Moving Traditions began our celebration of the 100 years of bat mitzvah last week with a webinar, co-sponsored by The Jewish Education Project, that featured Rabbi Dr. Carole Balin who shared her insight that it was teen girls who led the revolution in American Judaism to gender equality. Reed Kolber, who is currently piloting Moving Traditions’ B- Mitzvah Tzelem group for families of transgender and non-binary teens, later shared movingly about how that revolution is now being carried forward by transgender and non-binary teens looking to create their place in Jewish community. 

The power of Jewish teen girls in the years after Judith Kaplan read from her humash in the front of her synagogue (though not on the bimah), was significant. They demanded the right to carry the Torah on Simhat Torah, to read directly from the scroll, to be taken seriously as religious equals in the synagogue and in the Jewish community. This led to significant change in all denominations where bat mitzvah is now celebrated. It also led to expanded access for women and girls — and eventually also to LGBTQ folks — to Jewish learning, scholarship and leadership. It is particularly fitting that this week, in the middle of Women’s History month, the Jewish world is celebrating Jewish leadership and transformation led by teens.

Also this week, Moving Traditions renamed our fellowship for Jewish teen activists in honor of our founding CEO, Deborah Meyer, and our founding board chair, Sally Gottesman; the Meyer Gottesman Kol Koleinu feminist fellowship renaming represents another important element of torat ha-olah, and provides an opportunity to reflect on the role of philanthropy in advancing equity — both within the Jewish community and beyond. This raises up different models of organizational leadership and positions them as equals, recognizing  collaboration that crosses lines between funder and professional, lay leader and paid leader. We rise up together, in partnership, side-by-side.

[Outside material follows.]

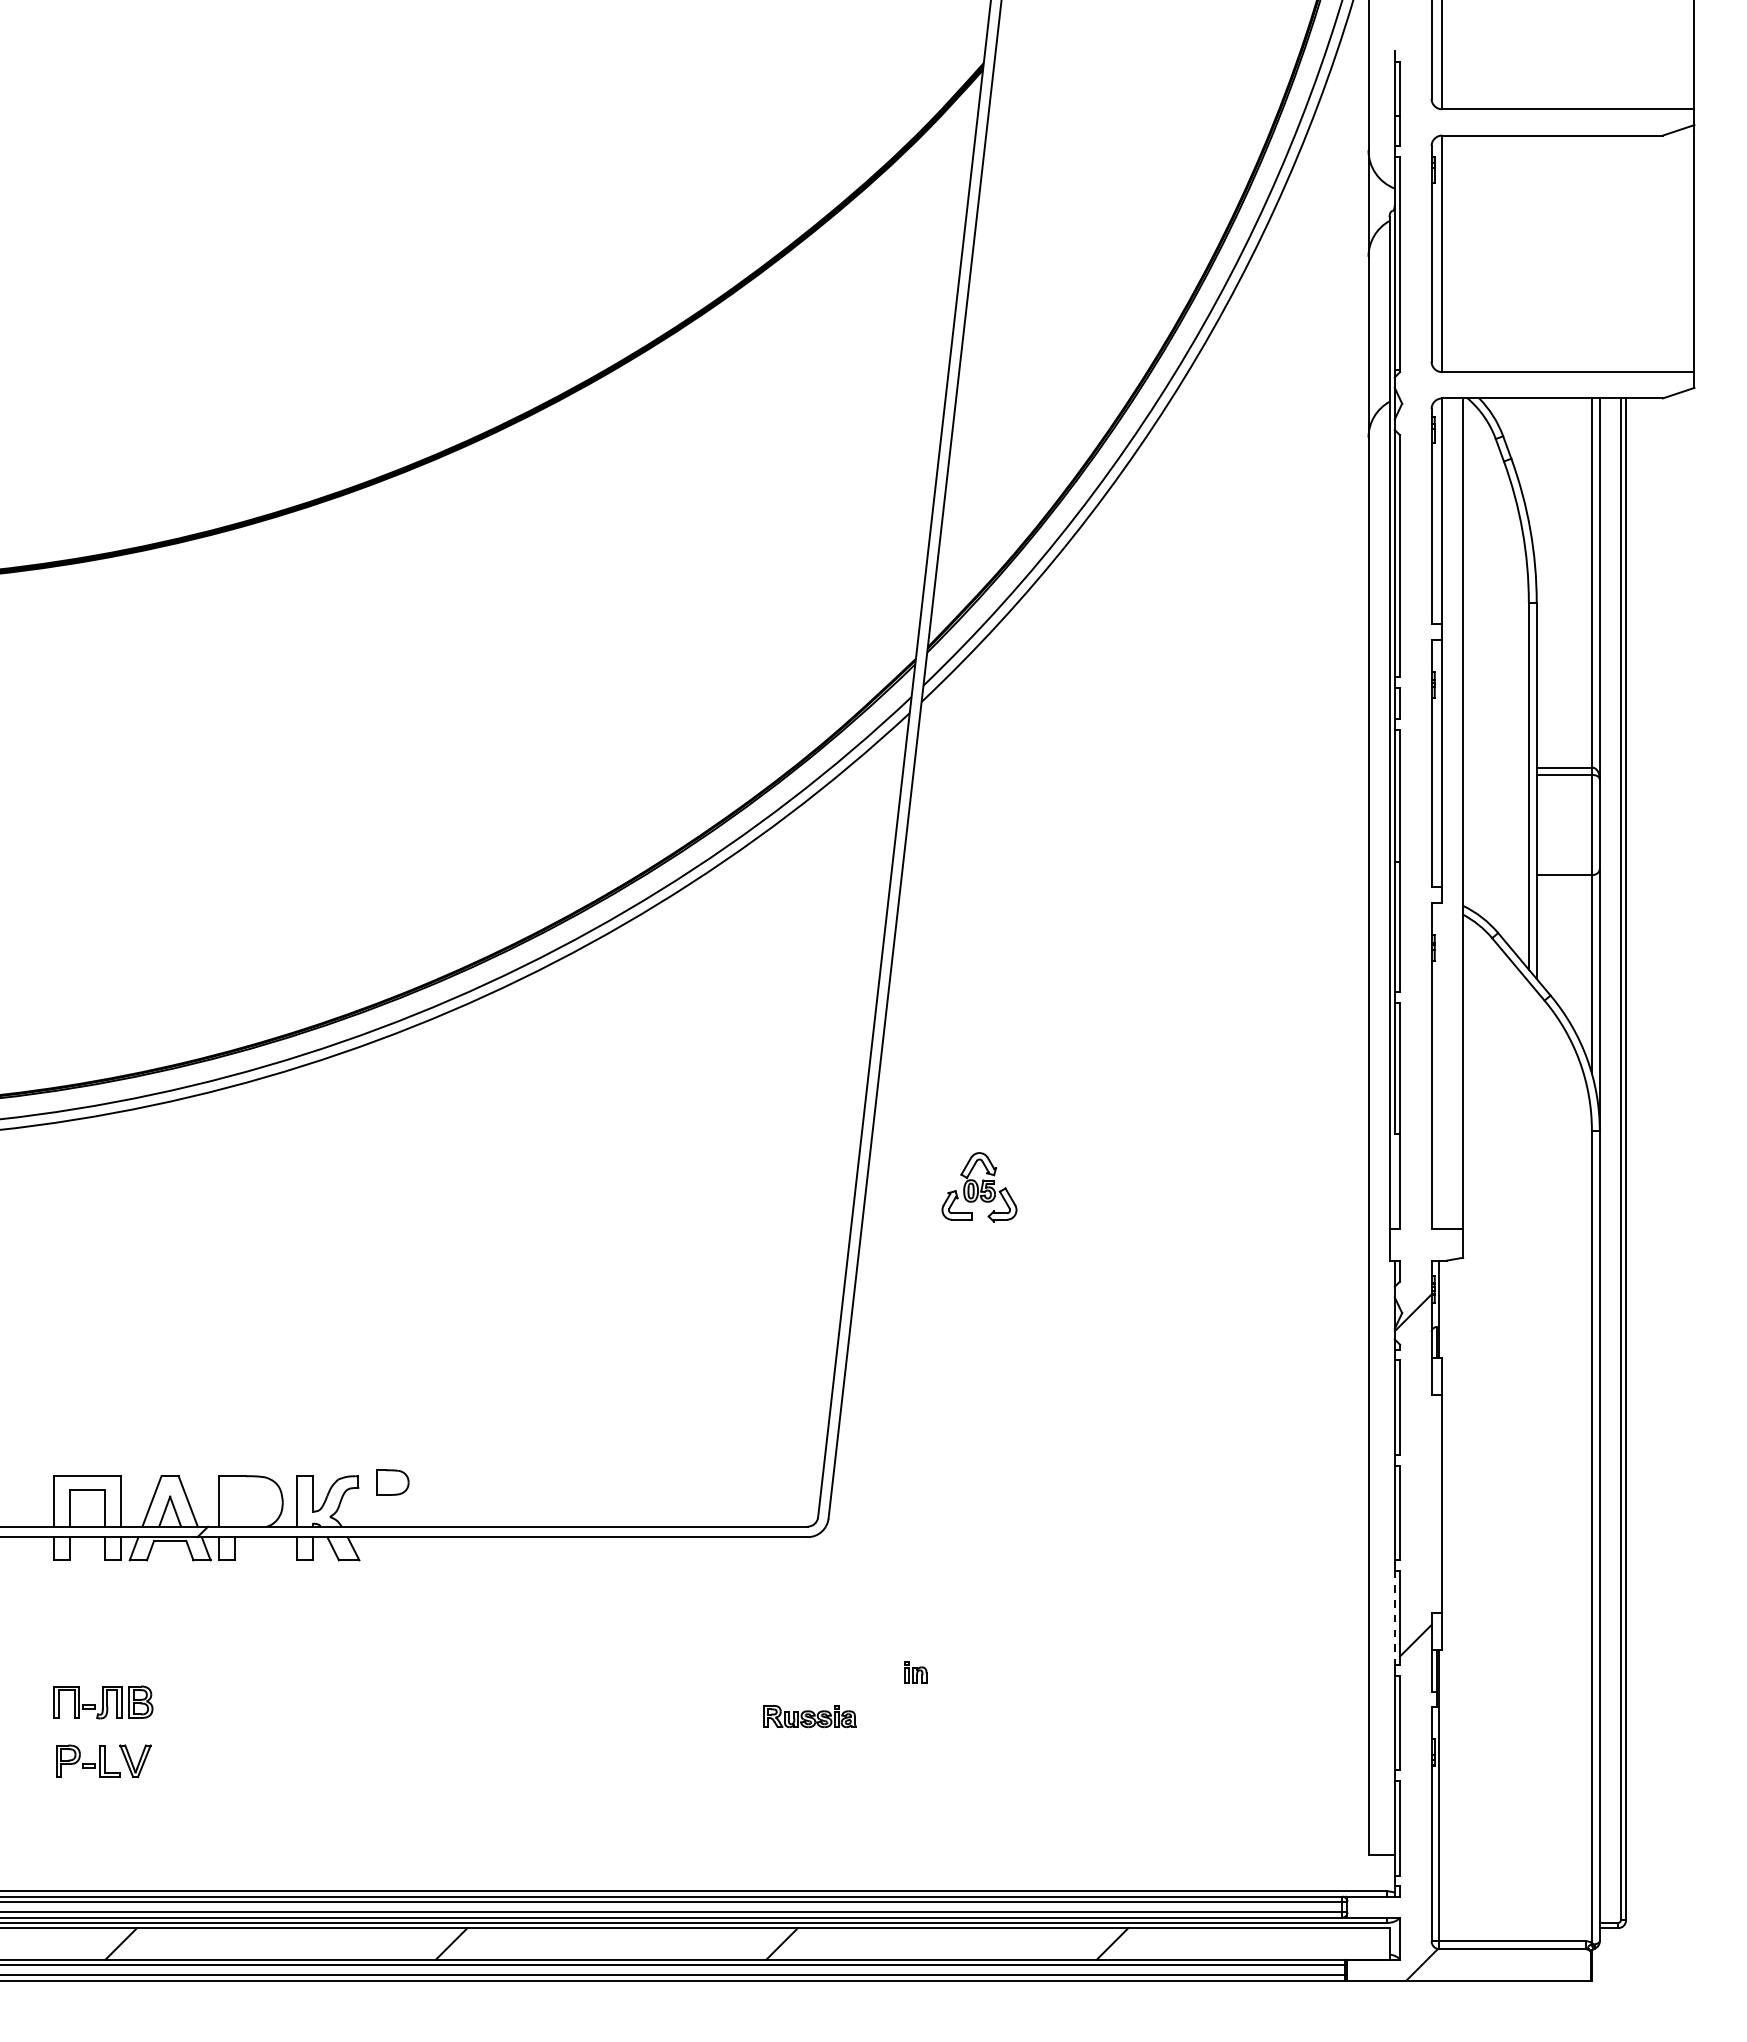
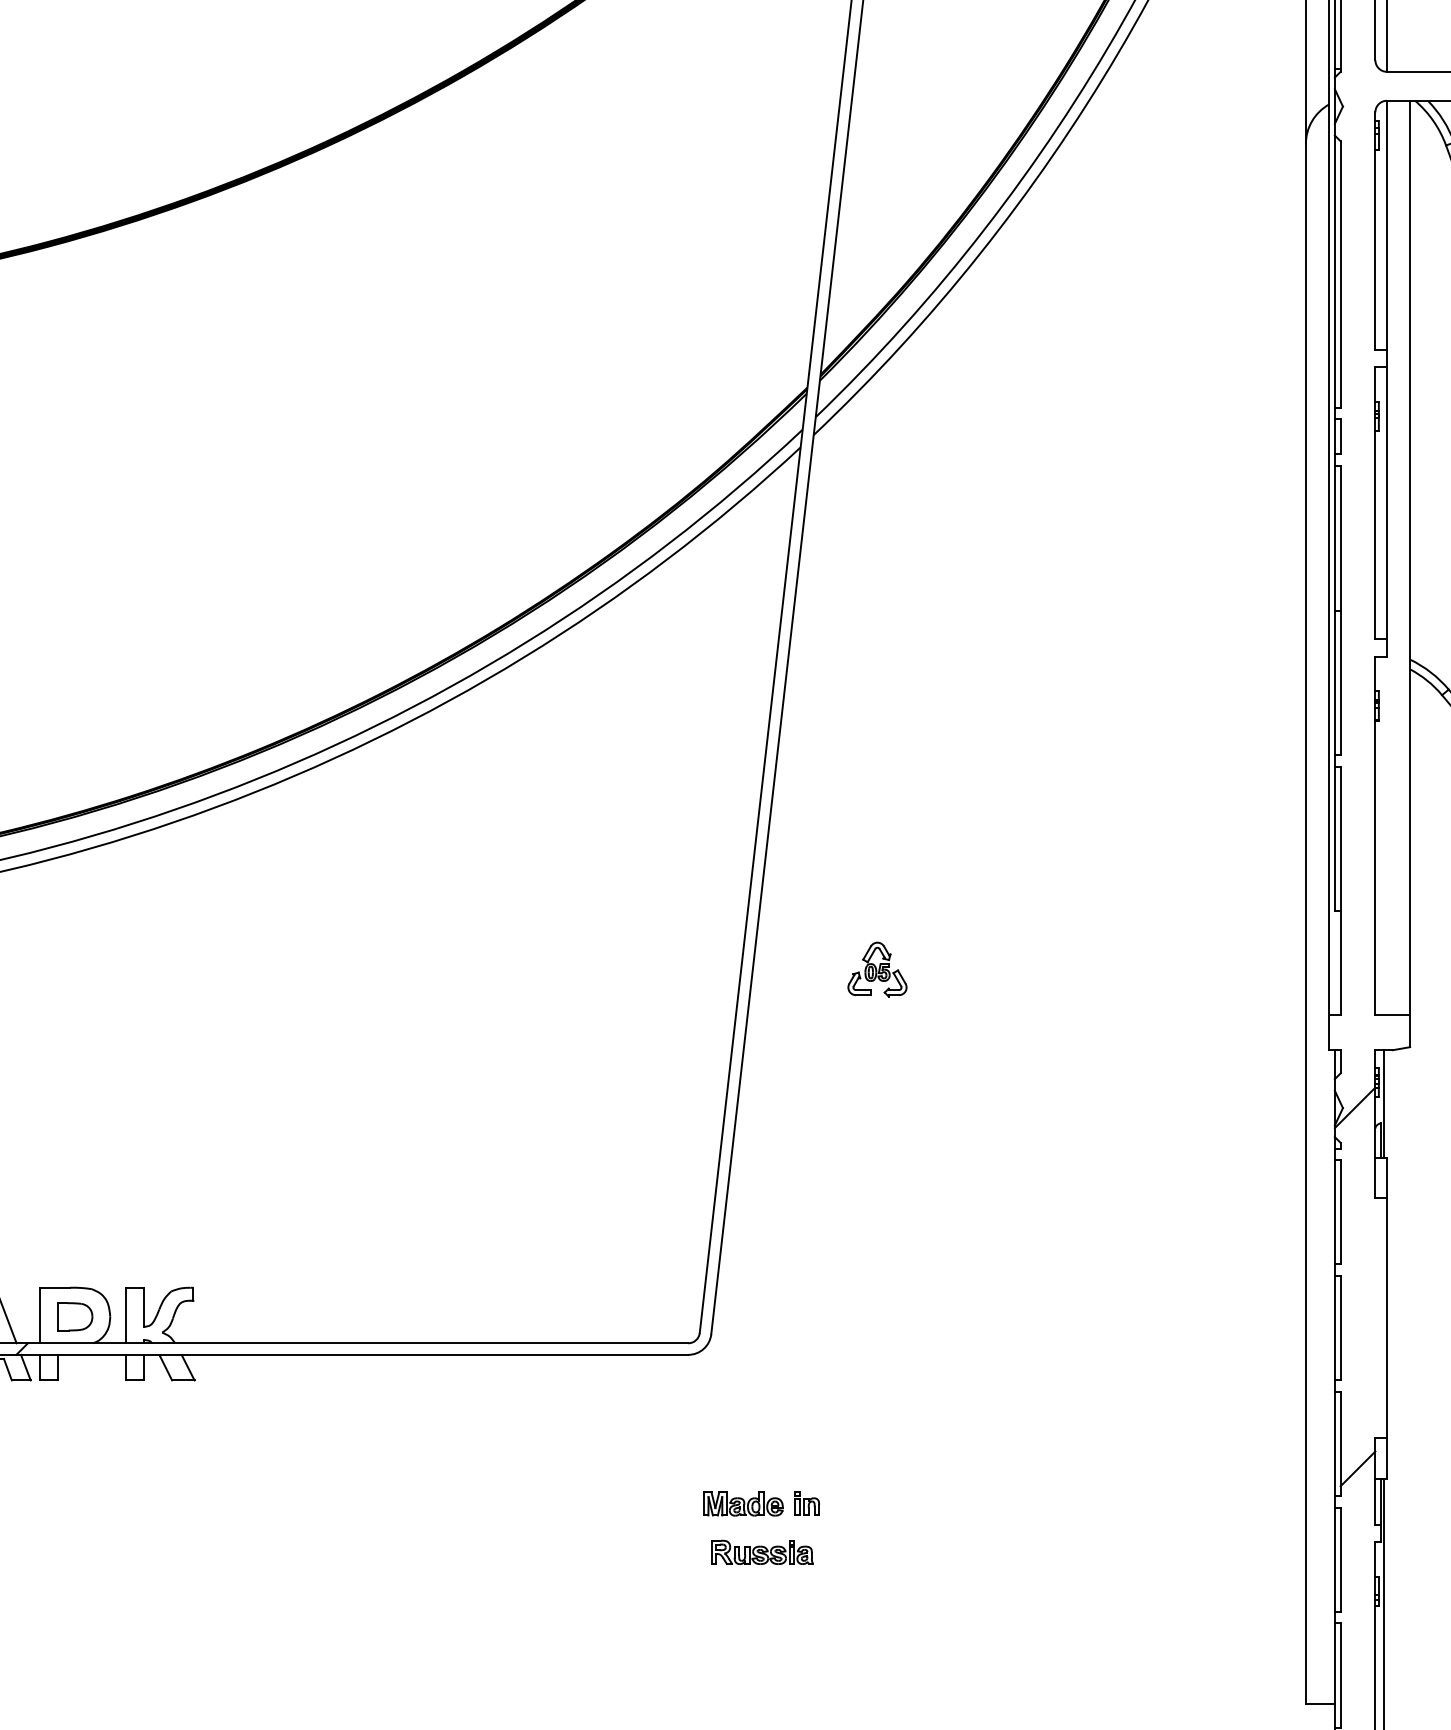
part: (979, 1187) -> (877, 969), size x0.71
part: (392, 1482) -> (74, 1316), moved
line: (1394, 1618) -> (1334, 1444), dashed -> solid
part: (857, 1672) -> (743, 1503), added
part: (809, 1716) -> (761, 1552), moved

As we read this week the words “zot torat ha-olah” and honor that in our world sacrifice means something very different from what it meant in the biblical context, may we be moved to raise up the power of changemakers — among them philanthropists, recognized organizational leaders and educators and feminist teens of all genders — who honor the memory of Judith Kaplan and her peers, whose names we may not know, who are working collaboratively to make our world more equitable and just, with access to Torah for all those who seek it. 

Rabbi Tamara Cohen is the chief program officer of Moving Traditions, where she guides and supports the organization’s strategy, program development, and partnership work. Tamara is the editor of The Journey Continues: The Ma’yan feminist Haggadah and has been engaged in liturgical innovation, anti-racism and LGBTQ work in the Jewish community over the past three decades.